Both AdGuard Home and Pi-hole are extremely capable ad blockers. However, there are some differences between the two. I used Pi-hole for several months before I switched to AdGuard. Pi-hole worked, but AdGuard seems to work on my network a little better.

  • AdGuard is available both as a network-wide blocker that can be installed on a Pi (or any always-on device) and as a standalone app. The app can be installed on mobile devices as well as any Windows PCs and can be used . Pi-hole is only available on your home network (unless you use a VPN while away).
  • The web interface for AdGuard is a little more streamlined and easy to follow (in my own opinion). You can also easily turn on/off blocking for specific services: Facebook, TikTok, Instagram, etc.
  • Both blockers can serve as the primary DHCP server for the network. Pi-hole, being a little older, gives more DHCP options than AdGuard. The DHCP server in AdGuard is currently beta. That being said…if you have a entry-level consumer router I’d use the DHCP server in the blocker for more network control. For a prosumer router (i.e. Ubiquiti), the router has more control and should be the DHCP server.
  • Pi-hole allows for custom DNS entries. I.e., if I want to access my NAS by typing nas.themays.me in my browser bar rather than the IP address, I can make that a custom DNS entry in Pi-hole. Currently (or I’ve missed it), AdGuard Home does not have a custom DNS option.
  • Additional block lists for Pi-hole are a little easier to find and load IMO. I’m still hunting for extra block lists for AdGuard. That being said, the default lists do the job.
  • In general, Pi-hole has a more robust feature set under the hood, it just takes a little getting used to the interface. AdGuard is getting there, but as I said before its interface is a little more intuitive to use. For example, Pi-hole seems to be better at identifying specific clients even when not the DHCP server. AdGuard only recognizes clients when manually set up as the DNS server on the client.
  • AdGuard has additional Safe Search, Parental Controls, and malware protection built in. Pi-hole only blocks ads. Without a little work you also don’t have the robust parental control features that AdGuard has. I’ve got kids, so that is a win for AdGuard.

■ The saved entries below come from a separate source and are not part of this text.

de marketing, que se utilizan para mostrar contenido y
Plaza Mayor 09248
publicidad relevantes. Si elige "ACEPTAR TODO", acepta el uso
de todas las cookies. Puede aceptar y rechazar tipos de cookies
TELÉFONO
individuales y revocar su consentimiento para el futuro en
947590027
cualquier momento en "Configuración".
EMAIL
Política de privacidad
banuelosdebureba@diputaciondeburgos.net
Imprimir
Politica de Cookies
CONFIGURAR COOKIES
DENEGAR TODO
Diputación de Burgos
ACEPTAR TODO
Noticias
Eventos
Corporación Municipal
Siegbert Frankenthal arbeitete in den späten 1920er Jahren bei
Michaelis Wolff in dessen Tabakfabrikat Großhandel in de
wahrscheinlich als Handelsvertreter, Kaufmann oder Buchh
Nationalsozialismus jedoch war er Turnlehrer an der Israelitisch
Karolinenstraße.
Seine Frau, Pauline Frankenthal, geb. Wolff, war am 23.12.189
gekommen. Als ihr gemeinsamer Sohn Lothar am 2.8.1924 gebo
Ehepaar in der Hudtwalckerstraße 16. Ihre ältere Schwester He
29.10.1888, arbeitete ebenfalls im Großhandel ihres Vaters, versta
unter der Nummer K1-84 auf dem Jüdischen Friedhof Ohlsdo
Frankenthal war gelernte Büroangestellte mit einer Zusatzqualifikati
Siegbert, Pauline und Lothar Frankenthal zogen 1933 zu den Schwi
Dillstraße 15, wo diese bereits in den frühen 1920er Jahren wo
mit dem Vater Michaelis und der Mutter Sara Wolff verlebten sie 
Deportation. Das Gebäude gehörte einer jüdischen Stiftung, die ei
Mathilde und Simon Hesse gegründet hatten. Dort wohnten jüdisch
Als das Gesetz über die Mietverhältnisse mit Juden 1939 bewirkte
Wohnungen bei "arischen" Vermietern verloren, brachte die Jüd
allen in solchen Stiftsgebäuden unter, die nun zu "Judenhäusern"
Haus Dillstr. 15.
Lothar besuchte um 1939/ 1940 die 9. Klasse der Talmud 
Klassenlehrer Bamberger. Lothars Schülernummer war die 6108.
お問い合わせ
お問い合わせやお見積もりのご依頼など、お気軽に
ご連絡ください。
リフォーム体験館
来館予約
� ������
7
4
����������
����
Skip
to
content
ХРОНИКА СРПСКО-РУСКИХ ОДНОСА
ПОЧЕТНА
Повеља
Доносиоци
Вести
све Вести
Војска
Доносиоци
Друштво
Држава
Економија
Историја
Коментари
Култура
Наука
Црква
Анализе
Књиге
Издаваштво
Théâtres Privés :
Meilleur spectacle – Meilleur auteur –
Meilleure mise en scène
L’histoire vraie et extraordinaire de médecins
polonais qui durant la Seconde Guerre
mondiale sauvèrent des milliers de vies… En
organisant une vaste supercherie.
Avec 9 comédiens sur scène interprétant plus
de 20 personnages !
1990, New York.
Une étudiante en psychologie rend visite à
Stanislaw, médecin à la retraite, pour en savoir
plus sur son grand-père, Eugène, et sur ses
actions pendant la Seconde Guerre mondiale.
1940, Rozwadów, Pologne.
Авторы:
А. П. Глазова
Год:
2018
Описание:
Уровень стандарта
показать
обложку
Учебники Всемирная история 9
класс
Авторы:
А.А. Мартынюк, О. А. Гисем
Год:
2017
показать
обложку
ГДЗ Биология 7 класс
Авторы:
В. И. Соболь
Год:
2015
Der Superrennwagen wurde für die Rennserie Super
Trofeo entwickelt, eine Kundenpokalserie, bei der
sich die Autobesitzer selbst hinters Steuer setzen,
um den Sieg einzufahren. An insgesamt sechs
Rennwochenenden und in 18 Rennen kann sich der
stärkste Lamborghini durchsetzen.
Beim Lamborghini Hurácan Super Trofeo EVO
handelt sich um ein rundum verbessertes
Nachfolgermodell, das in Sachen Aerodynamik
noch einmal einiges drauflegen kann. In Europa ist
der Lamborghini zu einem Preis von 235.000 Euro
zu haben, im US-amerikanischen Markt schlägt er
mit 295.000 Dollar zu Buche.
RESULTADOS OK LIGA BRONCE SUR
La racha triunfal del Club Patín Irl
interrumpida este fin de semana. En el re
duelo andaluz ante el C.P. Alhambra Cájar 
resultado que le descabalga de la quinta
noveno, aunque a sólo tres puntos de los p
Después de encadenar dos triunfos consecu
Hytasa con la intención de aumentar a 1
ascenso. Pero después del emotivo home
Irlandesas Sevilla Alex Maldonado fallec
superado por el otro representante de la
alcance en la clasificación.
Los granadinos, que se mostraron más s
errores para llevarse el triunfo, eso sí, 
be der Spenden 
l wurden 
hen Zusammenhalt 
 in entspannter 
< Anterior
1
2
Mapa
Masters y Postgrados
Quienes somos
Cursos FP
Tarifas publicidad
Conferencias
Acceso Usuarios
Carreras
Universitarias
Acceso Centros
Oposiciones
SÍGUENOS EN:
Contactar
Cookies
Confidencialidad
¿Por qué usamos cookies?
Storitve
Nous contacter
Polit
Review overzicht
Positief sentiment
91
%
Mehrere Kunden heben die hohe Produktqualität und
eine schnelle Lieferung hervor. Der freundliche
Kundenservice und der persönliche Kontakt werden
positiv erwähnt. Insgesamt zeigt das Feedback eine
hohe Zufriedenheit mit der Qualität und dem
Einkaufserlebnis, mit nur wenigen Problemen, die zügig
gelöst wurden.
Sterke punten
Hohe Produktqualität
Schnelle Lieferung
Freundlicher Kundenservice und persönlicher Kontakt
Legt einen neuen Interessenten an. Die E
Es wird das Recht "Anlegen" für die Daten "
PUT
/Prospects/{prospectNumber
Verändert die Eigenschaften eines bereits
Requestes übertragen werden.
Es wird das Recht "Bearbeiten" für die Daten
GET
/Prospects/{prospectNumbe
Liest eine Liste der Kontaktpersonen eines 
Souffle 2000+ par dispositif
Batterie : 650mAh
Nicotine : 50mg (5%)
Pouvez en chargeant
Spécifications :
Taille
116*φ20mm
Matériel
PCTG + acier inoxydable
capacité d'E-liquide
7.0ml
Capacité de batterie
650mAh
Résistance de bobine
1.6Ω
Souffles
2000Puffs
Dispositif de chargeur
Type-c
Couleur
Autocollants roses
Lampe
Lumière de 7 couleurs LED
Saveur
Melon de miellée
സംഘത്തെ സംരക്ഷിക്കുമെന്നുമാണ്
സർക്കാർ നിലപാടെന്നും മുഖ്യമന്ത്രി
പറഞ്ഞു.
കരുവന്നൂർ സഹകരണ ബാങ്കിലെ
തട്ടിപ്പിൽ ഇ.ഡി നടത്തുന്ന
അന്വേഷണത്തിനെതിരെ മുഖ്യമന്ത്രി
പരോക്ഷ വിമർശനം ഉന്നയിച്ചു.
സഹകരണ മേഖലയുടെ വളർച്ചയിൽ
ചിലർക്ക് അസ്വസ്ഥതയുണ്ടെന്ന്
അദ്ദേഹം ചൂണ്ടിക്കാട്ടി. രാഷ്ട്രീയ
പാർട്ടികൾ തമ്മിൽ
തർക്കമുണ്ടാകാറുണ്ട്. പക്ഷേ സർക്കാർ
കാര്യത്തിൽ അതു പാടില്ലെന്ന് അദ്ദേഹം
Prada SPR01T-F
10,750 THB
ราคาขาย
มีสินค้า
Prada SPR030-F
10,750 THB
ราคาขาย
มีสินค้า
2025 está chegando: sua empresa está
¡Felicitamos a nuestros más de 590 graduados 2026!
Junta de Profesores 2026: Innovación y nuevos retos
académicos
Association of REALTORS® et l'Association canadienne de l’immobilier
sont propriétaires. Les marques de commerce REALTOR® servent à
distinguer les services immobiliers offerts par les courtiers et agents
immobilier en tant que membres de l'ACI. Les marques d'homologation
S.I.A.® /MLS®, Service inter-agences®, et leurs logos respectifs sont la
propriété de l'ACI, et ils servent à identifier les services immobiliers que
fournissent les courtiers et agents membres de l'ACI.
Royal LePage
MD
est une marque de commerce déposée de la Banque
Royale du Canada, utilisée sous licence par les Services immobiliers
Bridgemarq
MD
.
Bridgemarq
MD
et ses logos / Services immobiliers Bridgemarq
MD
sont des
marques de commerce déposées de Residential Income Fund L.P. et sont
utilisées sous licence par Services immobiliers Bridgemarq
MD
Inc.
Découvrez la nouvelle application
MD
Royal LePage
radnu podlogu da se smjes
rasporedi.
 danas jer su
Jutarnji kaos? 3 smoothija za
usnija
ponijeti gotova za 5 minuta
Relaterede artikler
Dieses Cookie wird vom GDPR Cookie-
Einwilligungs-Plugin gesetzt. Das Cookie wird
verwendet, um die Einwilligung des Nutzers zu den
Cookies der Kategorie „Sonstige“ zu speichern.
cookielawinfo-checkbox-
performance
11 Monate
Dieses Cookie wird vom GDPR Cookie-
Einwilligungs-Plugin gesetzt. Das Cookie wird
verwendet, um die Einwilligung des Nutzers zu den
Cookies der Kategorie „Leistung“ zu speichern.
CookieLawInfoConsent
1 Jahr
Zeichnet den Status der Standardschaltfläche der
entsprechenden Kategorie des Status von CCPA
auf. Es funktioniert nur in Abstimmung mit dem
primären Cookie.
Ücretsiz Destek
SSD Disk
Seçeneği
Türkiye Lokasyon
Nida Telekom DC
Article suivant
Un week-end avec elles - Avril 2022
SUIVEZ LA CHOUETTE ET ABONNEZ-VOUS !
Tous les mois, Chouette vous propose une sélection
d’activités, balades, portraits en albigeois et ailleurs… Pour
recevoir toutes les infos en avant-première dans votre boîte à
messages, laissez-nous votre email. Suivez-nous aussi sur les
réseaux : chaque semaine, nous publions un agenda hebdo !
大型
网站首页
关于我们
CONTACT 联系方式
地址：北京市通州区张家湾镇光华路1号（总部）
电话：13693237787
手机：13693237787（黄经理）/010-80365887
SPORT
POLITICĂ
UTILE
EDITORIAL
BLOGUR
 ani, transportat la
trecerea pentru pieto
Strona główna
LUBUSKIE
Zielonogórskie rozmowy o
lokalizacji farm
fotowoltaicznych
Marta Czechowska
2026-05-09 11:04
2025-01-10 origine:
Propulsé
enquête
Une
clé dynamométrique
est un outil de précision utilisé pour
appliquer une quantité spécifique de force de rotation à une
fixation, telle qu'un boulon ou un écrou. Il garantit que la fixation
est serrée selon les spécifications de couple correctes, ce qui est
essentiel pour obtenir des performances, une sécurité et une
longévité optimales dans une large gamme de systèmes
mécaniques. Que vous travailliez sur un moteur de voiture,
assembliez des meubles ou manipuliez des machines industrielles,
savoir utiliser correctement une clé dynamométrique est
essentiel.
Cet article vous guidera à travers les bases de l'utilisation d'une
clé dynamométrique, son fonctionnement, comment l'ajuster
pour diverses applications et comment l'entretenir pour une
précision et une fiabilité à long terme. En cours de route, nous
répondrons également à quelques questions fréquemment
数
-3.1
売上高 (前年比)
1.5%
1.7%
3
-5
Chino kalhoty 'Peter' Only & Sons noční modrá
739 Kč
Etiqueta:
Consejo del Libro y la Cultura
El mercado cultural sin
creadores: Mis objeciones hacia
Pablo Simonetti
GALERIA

Streaming Services and Ad Blockers

As I found out, an unintended consequence of ad blockers can be streaming services. When you install a network ad blocker, you may unintentionally break some of the streaming services. These platforms are sometimes highly dependent on ads, and as a result they don’t work very well if you try to block those ads. For example, Paramount+ (previously CBS All Access), simply won’t play video if Pi-hole is installed with the default settings. Other ad-intensive platforms (i.e. YouTube) can also have unexpected behavior.

AdGuard Home (so far) works out of the box with all the streaming channels. Pi-hole requires a extra step to make work. In a nutshell, you will need to create a new client group and assign clients (IP addresses) to that group. This group will bypass the ad blocking of Pi-hole and allow your streaming services to work correctly. I simply put all my smart TVs and streaming players in this group. Several searches will show that to fix streaming services you should whitelist certain web links that expose the network to those ads. Just create a client group. It works.